* **What is expected**
Since only the written part is wanted, repeat the records exactly and omit the pictures.

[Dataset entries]
- - -

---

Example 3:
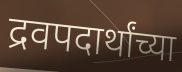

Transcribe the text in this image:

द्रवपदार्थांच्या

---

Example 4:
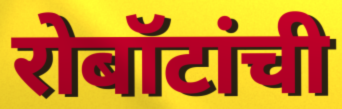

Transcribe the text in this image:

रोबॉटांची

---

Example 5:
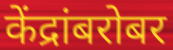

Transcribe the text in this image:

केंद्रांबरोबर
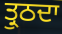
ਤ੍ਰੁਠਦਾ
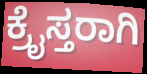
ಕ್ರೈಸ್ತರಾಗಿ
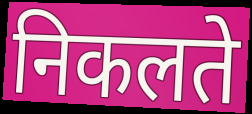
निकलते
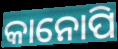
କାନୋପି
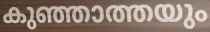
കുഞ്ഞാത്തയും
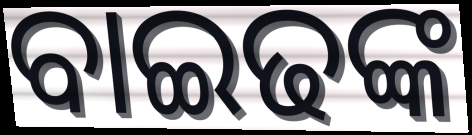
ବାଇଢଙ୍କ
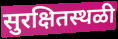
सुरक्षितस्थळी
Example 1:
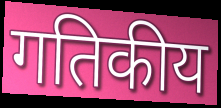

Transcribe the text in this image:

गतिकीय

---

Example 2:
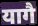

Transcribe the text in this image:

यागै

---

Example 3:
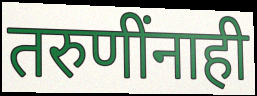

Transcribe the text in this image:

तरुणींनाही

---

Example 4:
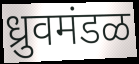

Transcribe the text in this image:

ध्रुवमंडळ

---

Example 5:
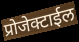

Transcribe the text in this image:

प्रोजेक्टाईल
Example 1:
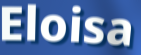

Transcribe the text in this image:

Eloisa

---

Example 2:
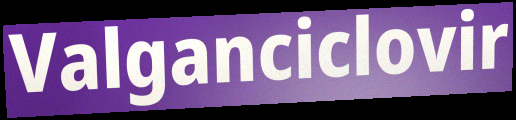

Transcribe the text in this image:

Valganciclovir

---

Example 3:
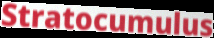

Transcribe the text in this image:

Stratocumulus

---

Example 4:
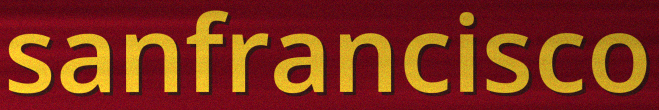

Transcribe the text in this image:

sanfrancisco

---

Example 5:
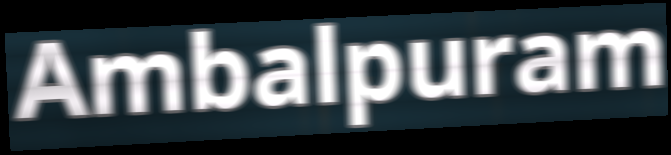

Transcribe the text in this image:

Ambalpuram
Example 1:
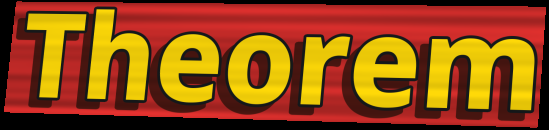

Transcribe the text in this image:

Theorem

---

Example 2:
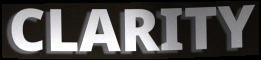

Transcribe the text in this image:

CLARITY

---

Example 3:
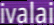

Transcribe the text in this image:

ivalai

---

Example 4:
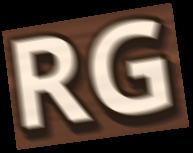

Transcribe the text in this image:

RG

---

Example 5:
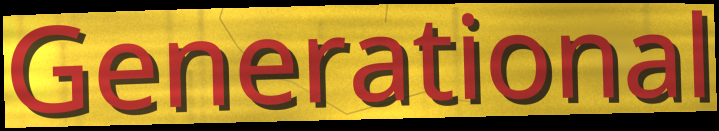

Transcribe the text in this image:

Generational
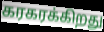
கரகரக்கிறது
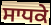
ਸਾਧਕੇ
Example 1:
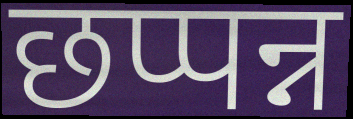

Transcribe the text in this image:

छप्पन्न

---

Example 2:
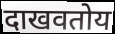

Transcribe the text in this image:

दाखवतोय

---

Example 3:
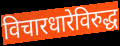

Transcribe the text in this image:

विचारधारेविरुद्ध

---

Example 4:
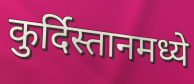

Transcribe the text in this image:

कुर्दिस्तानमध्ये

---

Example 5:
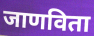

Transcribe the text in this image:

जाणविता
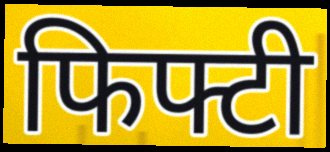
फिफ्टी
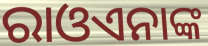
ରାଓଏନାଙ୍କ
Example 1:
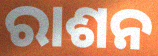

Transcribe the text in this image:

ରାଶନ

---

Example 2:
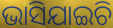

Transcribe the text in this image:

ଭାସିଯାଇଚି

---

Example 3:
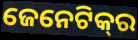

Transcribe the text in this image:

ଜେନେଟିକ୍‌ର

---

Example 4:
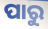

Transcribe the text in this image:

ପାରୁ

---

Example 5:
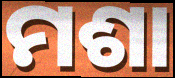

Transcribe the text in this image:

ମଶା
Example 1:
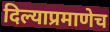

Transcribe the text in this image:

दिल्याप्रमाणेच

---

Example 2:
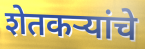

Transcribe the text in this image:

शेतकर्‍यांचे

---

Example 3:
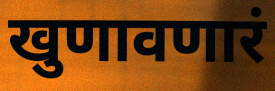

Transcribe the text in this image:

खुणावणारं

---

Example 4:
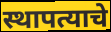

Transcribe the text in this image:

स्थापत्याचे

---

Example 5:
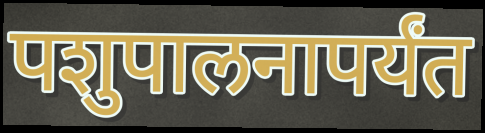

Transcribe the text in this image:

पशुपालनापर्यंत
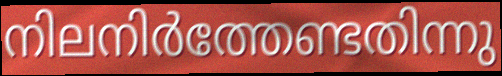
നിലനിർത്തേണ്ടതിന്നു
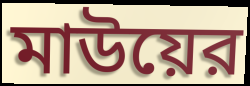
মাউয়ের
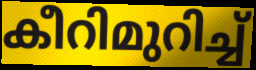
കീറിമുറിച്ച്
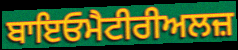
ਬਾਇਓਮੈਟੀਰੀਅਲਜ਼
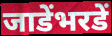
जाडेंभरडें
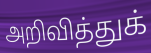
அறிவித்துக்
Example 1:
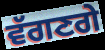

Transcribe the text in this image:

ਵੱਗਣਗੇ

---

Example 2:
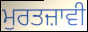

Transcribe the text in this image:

- - -

* **Result for this exercise**
---

Example 3:

Transcribe the text in this image:

द्रवपदार्थांच्या

---

Example 4:

Transcribe the text in this image:

रोबॉटांची

---

Example 5:

Transcribe the text in this image:

केंद्रांबरोबर
ਤ੍ਰੁਠਦਾ
ಕ್ರೈಸ್ತರಾಗಿ
निकलते
କାନୋପି
കുഞ്ഞാത്തയും
ବାଇଢଙ୍କ
सुरक्षितस्थळी
Example 1:

Transcribe the text in this image:

गतिकीय

---

Example 2:

Transcribe the text in this image:

यागै

---

Example 3:

Transcribe the text in this image:

तरुणींनाही

---

Example 4:

Transcribe the text in this image:

ध्रुवमंडळ

---

Example 5:

Transcribe the text in this image:

प्रोजेक्टाईल
Example 1:

Transcribe the text in this image:

Eloisa

---

Example 2:

Transcribe the text in this image:

Valganciclovir

---

Example 3:

Transcribe the text in this image:

Stratocumulus

---

Example 4:

Transcribe the text in this image:

sanfrancisco

---

Example 5:

Transcribe the text in this image:

Ambalpuram
Example 1:

Transcribe the text in this image:

Theorem

---

Example 2:

Transcribe the text in this image:

CLARITY

---

Example 3:

Transcribe the text in this image:

ivalai

---

Example 4:

Transcribe the text in this image:

RG

---

Example 5:

Transcribe the text in this image:

Generational
கரகரக்கிறது
ਸਾਧਕੇ
Example 1:

Transcribe the text in this image:

छप्पन्न

---

Example 2:

Transcribe the text in this image:

दाखवतोय

---

Example 3:

Transcribe the text in this image:

विचारधारेविरुद्ध

---

Example 4:

Transcribe the text in this image:

कुर्दिस्तानमध्ये

---

Example 5:

Transcribe the text in this image:

जाणविता
फिफ्टी
ରାଓଏନାଙ୍କ
Example 1:

Transcribe the text in this image:

ରାଶନ

---

Example 2:

Transcribe the text in this image:

ଭାସିଯାଇଚି

---

Example 3:

Transcribe the text in this image:

ଜେନେଟିକ୍‌ର

---

Example 4:

Transcribe the text in this image:

ପାରୁ

---

Example 5:

Transcribe the text in this image:

ମଶା
Example 1:

Transcribe the text in this image:

दिल्याप्रमाणेच

---

Example 2:

Transcribe the text in this image:

शेतकर्‍यांचे

---

Example 3:

Transcribe the text in this image:

खुणावणारं

---

Example 4:

Transcribe the text in this image:

स्थापत्याचे

---

Example 5:

Transcribe the text in this image:

पशुपालनापर्यंत
നിലനിർത്തേണ്ടതിന്നു
মাউয়ের
കീറിമുറിച്ച്
ਬਾਇਓਮੈਟੀਰੀਅਲਜ਼
जाडेंभरडें
அறிவித்துக்
Example 1:

Transcribe the text in this image:

ਵੱਗਣਗੇ

---

Example 2:

Transcribe the text in this image:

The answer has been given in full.